■ Page excerpt

** begin **

Anyway for the moment I assume that the problem might be due to the high shader/GPU frequency.
To verify this hypothesis one should perhaps UNDERclock to basic frequency which is in this
model 876 MHz or even to the TITAN REFERENCE frequency which is 837 MHz.

Obviously I am working with these cards under linux (CentOS 2.6.32-358.6.1.el6.x86_64) and as I found
the OC tools under linux are in fact limited just to NVclock utility, which is unfortunately
out of date (at least speaking about the GTX Titan ). I have obtained this message when I wanted
just to let NVclock utility to read and print shader and memory frequencies of my Titan's:

-------------------------------------------------------------------

[root@dyn-138-272 NVCLOCK]# nvclock -s --speeds
Card: Unknown Nvidia card
Card number: 1
Memory clock: -2147483.750 MHz
GPU clock: -2147483.750 MHz

Card: Unknown Nvidia card
Card number: 2
Memory clock: -2147483.750 MHz
GPU clock: -2147483.750 MHz


-------------------------------------------------------------------


I would be really grateful for some tips regarding some "NVclock alternatives",
but after wasting some hours with googling it seems that there is no other Linux
tool with NVclock functionality. So the only possibility is here perhaps to edit
GPU bios with some Lin/DOS/Win tools like (Kepler BIOS Tweaker, NVflash) but obviously
I would like to rather avoid such approach as using it means perhaps also
to void the warranty even if I am going to underclock the GPUs not to overclock them.
So before this eventual step (GPU bios editing) I would like to have some approximative estimate
of the probability, that the problems are here really because of the overclocking
(too high (boost) default shader frequency).



#4
My HW/Os configuration

motherboard: ASUS P9X79 PRO
CPU: Intel Core i7-3930K
RAM: CRUCIAL Ballistix Sport 32GB (4x8GB) DDR3 1600 VLP
CASE: CoolerMaster Dominator CM-690 II Advanced,
Power: Corsair AX1200
GPUs : 2 x EVGA GTX TITAN Superclocked 6GB
cooler: Cooler Master Hyper 412 SLIM

OS: CentOS (2.6.32-358.6.1.el6.x86_64)
driver version: 319.17
cudatoolkit_5.0.35_linux_64_rhel6.x

The computer is in air-conditioned room with permanent external temperature around 18°C



Thanks a lot in advance for any comment !

Best wishes,

Marek

** end **

■ Work instructions
a) Quote the GTX Titan forum post starting at "motherboard: ASUS P9X79" and ending at "OS: CentOS (2.6.32-358.6.1.el6.x86_64)".
b) Pull out each line of the records that contains the string "second". Case counts.

■ Given data

** begin **

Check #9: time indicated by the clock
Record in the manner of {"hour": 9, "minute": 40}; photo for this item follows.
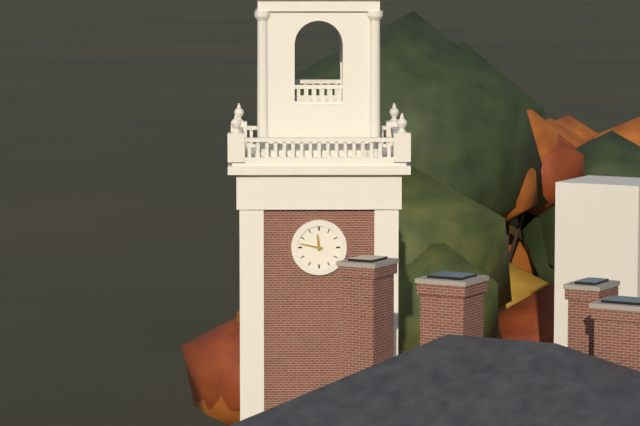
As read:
{"hour": 11, "minute": 47}
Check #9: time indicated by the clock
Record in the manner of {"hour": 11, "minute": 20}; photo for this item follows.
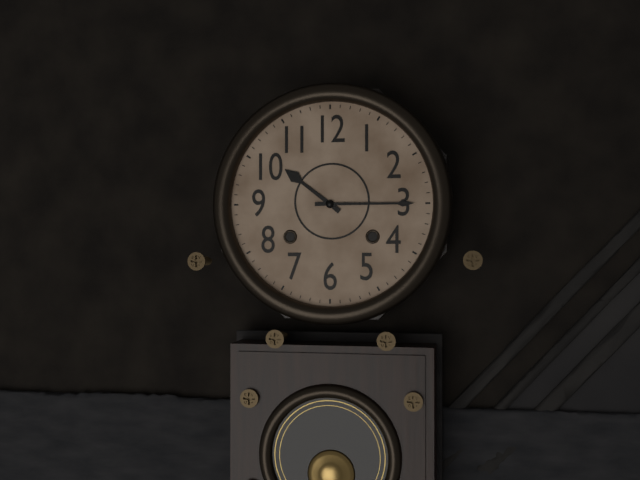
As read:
{"hour": 10, "minute": 15}
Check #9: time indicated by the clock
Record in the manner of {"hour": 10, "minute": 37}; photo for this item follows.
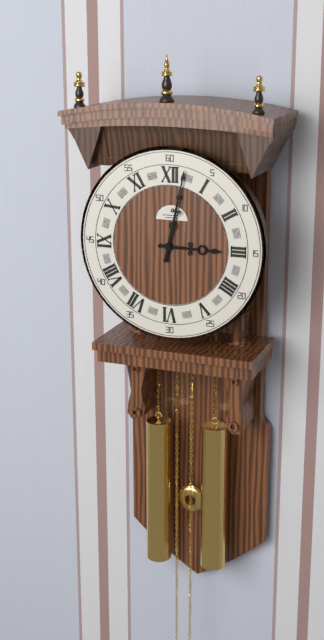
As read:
{"hour": 3, "minute": 2}
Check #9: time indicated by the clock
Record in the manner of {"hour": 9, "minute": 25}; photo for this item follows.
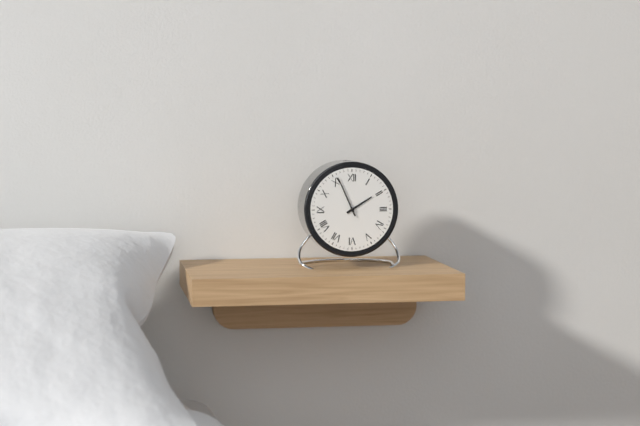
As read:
{"hour": 1, "minute": 56}
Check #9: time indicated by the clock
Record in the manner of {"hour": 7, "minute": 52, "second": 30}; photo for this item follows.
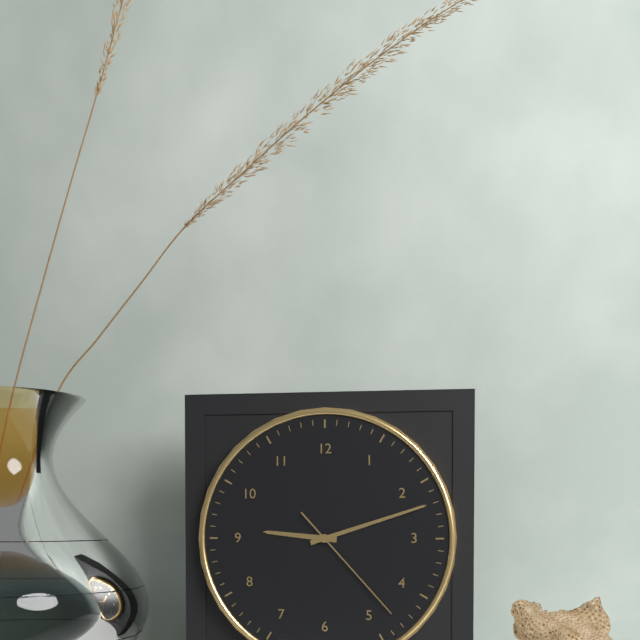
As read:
{"hour": 9, "minute": 12, "second": 23}
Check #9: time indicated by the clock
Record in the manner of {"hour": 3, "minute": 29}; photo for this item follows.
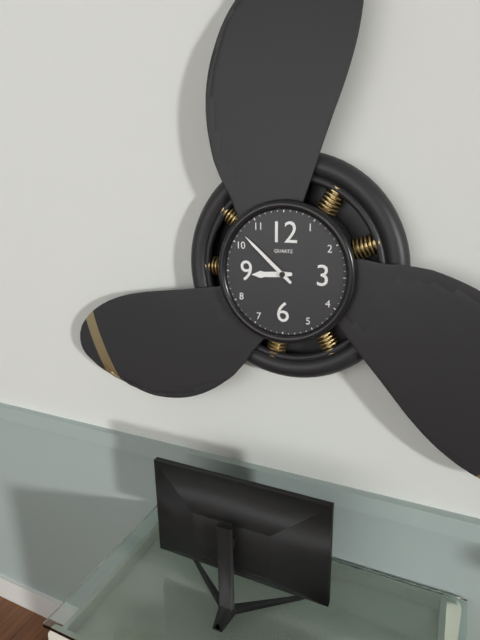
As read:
{"hour": 8, "minute": 52}
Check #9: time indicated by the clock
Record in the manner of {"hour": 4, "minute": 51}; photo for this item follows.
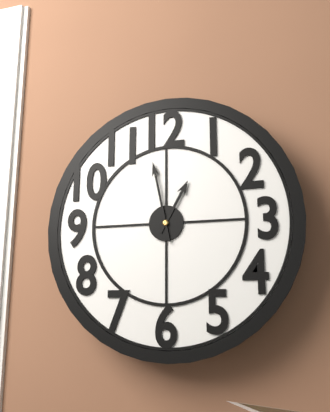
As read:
{"hour": 12, "minute": 58}
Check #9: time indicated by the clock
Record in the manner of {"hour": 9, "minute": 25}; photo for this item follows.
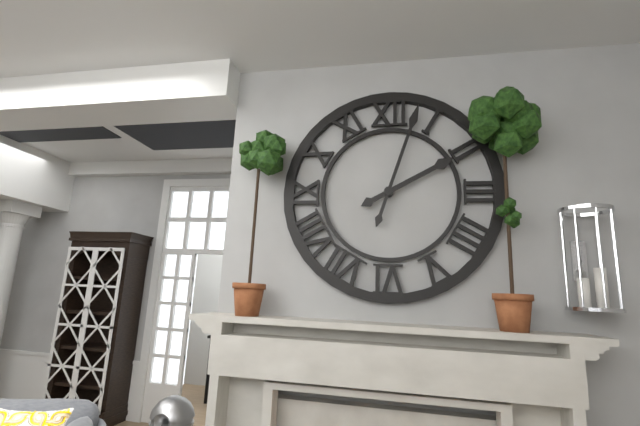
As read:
{"hour": 2, "minute": 3}
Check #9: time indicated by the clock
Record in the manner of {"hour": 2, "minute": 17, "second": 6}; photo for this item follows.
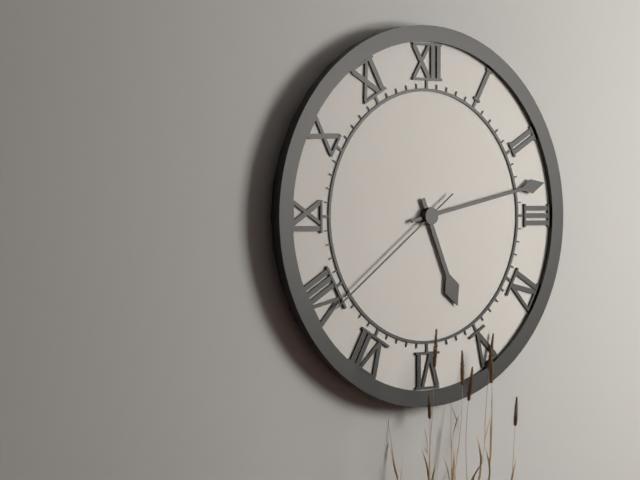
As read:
{"hour": 5, "minute": 13, "second": 39}
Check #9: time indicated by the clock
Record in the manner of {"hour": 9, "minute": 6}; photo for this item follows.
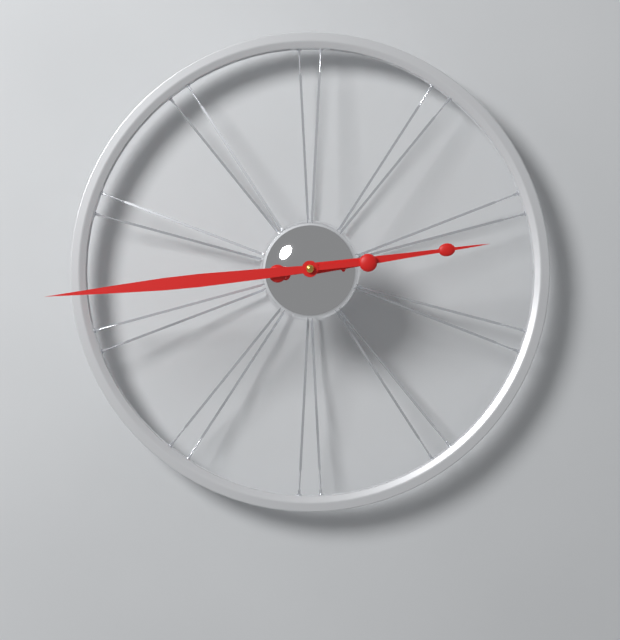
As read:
{"hour": 2, "minute": 44}
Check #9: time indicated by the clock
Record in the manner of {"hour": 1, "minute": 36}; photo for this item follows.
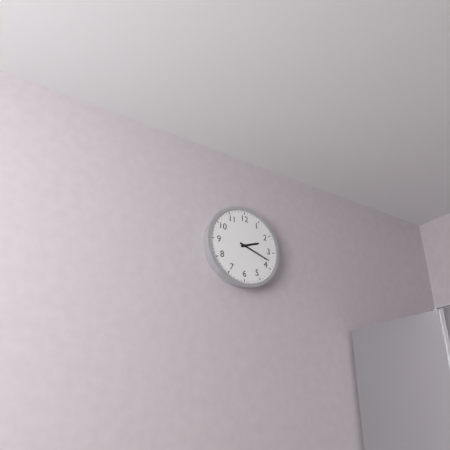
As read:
{"hour": 2, "minute": 18}
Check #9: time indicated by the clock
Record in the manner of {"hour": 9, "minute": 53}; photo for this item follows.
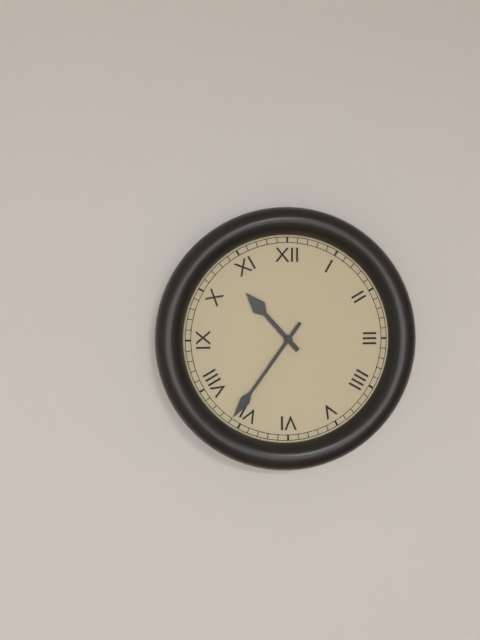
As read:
{"hour": 10, "minute": 36}
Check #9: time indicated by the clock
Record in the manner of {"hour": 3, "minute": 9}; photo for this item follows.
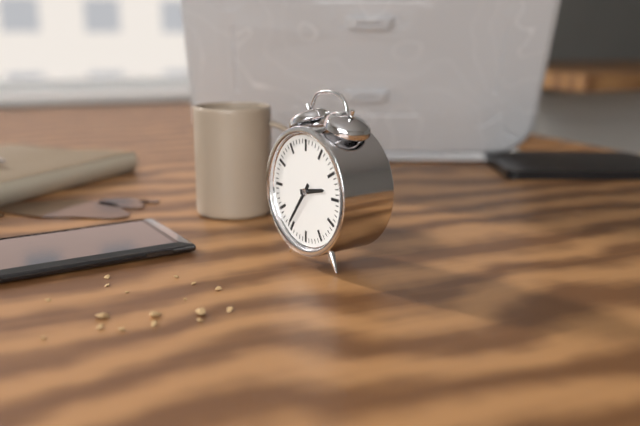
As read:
{"hour": 2, "minute": 36}
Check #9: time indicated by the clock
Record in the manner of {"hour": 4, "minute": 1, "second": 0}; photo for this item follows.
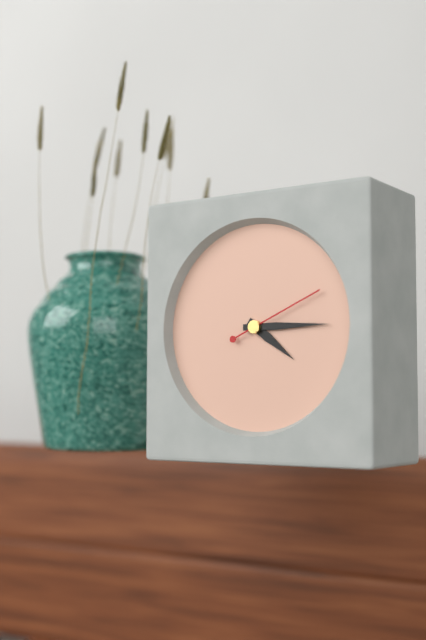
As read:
{"hour": 4, "minute": 15, "second": 11}
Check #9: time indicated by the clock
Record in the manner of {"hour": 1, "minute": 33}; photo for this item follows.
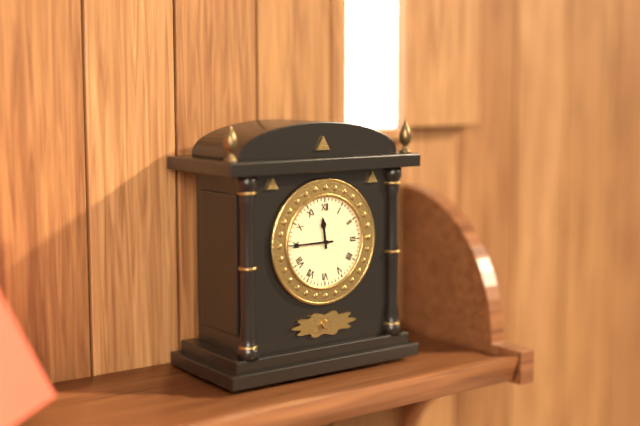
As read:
{"hour": 11, "minute": 45}
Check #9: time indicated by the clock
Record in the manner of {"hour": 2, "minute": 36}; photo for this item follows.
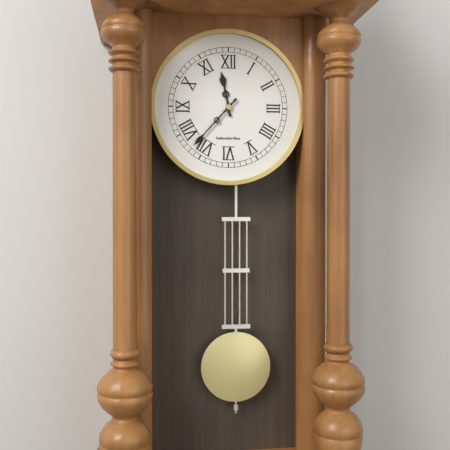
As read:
{"hour": 11, "minute": 37}
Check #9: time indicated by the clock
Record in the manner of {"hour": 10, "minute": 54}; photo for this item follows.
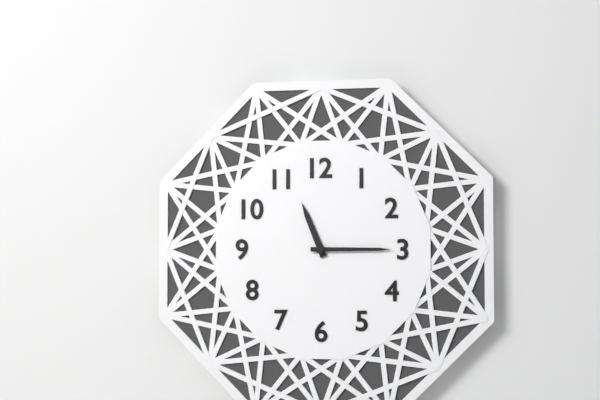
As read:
{"hour": 11, "minute": 15}
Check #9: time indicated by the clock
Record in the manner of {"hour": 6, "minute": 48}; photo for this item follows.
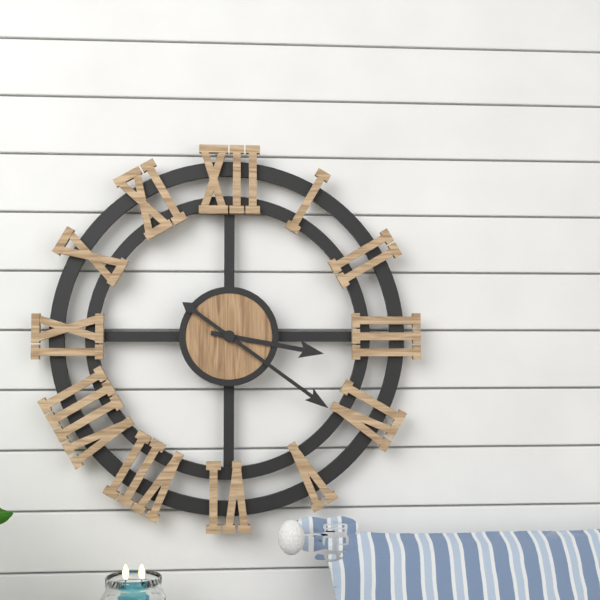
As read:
{"hour": 3, "minute": 21}
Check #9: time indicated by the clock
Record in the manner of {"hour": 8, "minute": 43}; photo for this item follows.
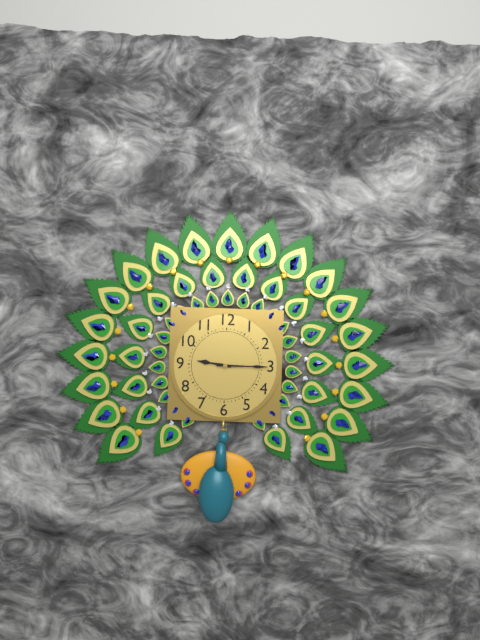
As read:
{"hour": 9, "minute": 15}
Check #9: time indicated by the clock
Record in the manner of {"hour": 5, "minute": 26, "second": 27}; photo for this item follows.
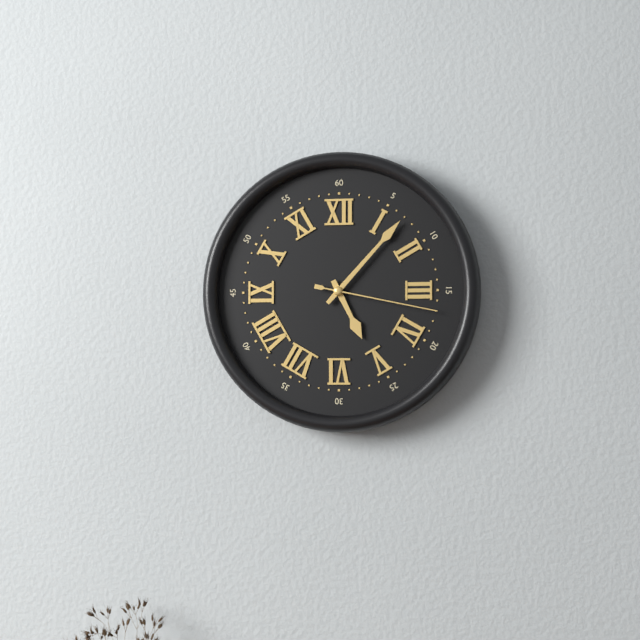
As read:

** end **

■ The solutions
a)
motherboard: ASUS P9X79 PRO
CPU: Intel Core i7-3930K
RAM: CRUCIAL Ballistix Sport 32GB (4x8GB) DDR3 1600 VLP
CASE: CoolerMaster Dominator CM-690 II Advanced,
Power: Corsair AX1200
GPUs : 2 x EVGA GTX TITAN Superclocked 6GB
cooler: Cooler Master Hyper 412 SLIM

OS: CentOS (2.6.32-358.6.1.el6.x86_64)

b)
Record in the manner of {"hour": 7, "minute": 52, "second": 30}; photo for this item follows.
{"hour": 9, "minute": 12, "second": 23}
Record in the manner of {"hour": 2, "minute": 17, "second": 6}; photo for this item follows.
{"hour": 5, "minute": 13, "second": 39}
Record in the manner of {"hour": 4, "minute": 1, "second": 0}; photo for this item follows.
{"hour": 4, "minute": 15, "second": 11}
Record in the manner of {"hour": 5, "minute": 26, "second": 27}; photo for this item follows.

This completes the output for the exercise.